* **SOURCE PASSAGE**
== Segment start ==


   Then came Margaret’s Deadhead years, traveling with a tribe of like-minded nomads, and her brief first marriage. Looking back, she felt lucky to have survived. Did I really marry a guy who dealt drugs when I was twenty? she wrote in her diary.

   And then finally her decision to settle down with Wylie and have a family of her own. “I like to call him a safe harbor,” she said.

   In the years when she and Wylie had their daughters and Margaret became a full-time mom, she grew preoccupied with maintaining some sense of emotional equilibrium. “You’re the feeler of the family,” Mimi often told Margaret, and on this point, at least, Margaret and her mother agreed. In therapy, Margaret had said that Brian’s death had been the pivotal moment of her childhood, as searing, even, as the abuse she experienced; she was eleven at the time, old enough to see the toll it took on everyone. But the trauma she dwelled on most often was abandonment—not just being sent away to the Garys, but being neglected before then, too, in favor of so many other siblings. “The kids who don’t get the attention are the ones who often need it most,” Margaret said. “At least that was my experience.”

== Segment end ==

* **TASK REQUIREMENTS**
**A)** Rework the passage about Margaret from "Then came Margaret’s" to "in her diary.", putting "journal" in place of "diary".
**B)** Continue the passage about Margaret, picking up right after its final sentence.

* **EXTRACTED MATERIAL**
== Segment start ==

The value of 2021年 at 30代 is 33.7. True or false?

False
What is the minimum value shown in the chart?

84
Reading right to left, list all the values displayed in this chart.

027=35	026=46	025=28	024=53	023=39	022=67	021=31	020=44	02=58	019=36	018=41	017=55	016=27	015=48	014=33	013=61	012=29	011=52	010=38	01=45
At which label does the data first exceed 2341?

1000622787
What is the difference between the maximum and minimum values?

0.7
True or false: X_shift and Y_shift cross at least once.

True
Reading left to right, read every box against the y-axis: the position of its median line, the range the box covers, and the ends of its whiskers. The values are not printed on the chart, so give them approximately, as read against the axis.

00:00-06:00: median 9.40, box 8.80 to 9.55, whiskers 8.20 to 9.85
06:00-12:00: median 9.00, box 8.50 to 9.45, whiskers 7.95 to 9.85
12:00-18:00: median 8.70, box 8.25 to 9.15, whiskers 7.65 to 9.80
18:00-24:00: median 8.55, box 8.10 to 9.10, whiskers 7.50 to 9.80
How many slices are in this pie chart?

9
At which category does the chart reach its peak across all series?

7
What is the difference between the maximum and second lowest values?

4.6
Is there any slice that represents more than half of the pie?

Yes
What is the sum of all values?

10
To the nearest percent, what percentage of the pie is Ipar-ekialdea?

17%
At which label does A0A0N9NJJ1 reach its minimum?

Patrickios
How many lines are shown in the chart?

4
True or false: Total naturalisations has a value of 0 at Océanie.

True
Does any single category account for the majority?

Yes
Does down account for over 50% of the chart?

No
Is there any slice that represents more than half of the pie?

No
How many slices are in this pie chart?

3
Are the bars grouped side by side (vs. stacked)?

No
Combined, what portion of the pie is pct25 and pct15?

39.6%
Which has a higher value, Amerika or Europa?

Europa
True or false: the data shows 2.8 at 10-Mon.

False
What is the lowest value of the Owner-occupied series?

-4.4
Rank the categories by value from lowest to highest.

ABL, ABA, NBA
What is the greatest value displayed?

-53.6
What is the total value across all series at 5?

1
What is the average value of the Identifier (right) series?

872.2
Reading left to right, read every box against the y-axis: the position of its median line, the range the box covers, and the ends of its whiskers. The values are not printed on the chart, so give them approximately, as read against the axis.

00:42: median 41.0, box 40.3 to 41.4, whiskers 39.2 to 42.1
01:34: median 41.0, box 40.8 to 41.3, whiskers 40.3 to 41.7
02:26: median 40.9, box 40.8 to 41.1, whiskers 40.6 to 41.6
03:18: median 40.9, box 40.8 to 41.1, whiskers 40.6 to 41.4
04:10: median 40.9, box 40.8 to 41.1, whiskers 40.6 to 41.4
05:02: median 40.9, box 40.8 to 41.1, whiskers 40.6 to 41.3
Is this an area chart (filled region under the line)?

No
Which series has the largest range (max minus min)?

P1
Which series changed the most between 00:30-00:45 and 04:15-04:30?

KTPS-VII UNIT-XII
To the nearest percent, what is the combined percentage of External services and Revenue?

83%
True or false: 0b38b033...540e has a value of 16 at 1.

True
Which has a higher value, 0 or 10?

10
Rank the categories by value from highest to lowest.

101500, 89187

== Segment end ==

* **RESULTS**
**A)**
Then came Margaret’s Deadhead years, traveling with a tribe of like-minded nomads, and her brief first marriage. Looking back, she felt lucky to have survived. Did I really marry a guy who dealt drugs when I was twenty? she wrote in her journal.

**B)**
       Margaret thought often about something her mother always said of her and her sister: “The roses after all the thorns.” She and Lindsay were the roses, and all ten of her boys were the thorns. What most people saw as tender struck Margaret as ugly and passive-aggressive. What must the boys have felt, growing up hearing their mother say that? And how could the girls be secure, hearing praise for them in the same breath as such dismissive scorn?

   As one of those two roses, Margaret never felt she had a shot at her mother’s love. If Mimi really loved her, she never would have sent her packing at the age of thirteen. Sometimes Margaret felt that her time with the Garys permanently separated her from her mother—that she had never gotten over that rejection and had spent the rest of her life trying to protect herself from being hurt that badly again. I’ve already been cast aside as a throwaway, a cast-off, Margaret once wrote in her diary. As time went on, she felt more of a right than ever to create distance between herself and everyone else. I want the closeness of a normal family, but frankly my family of origin is not normal.

   To Margaret, her sister and her mother seemed like two peas in a pod. Mimi gave Lindsay furniture from her house and even sewed clothes for her, and Lindsay seemed to show no ambivalence in the slightest about taking care of Mimi in return. Margaret resented them both sometimes, though she needed them both, too.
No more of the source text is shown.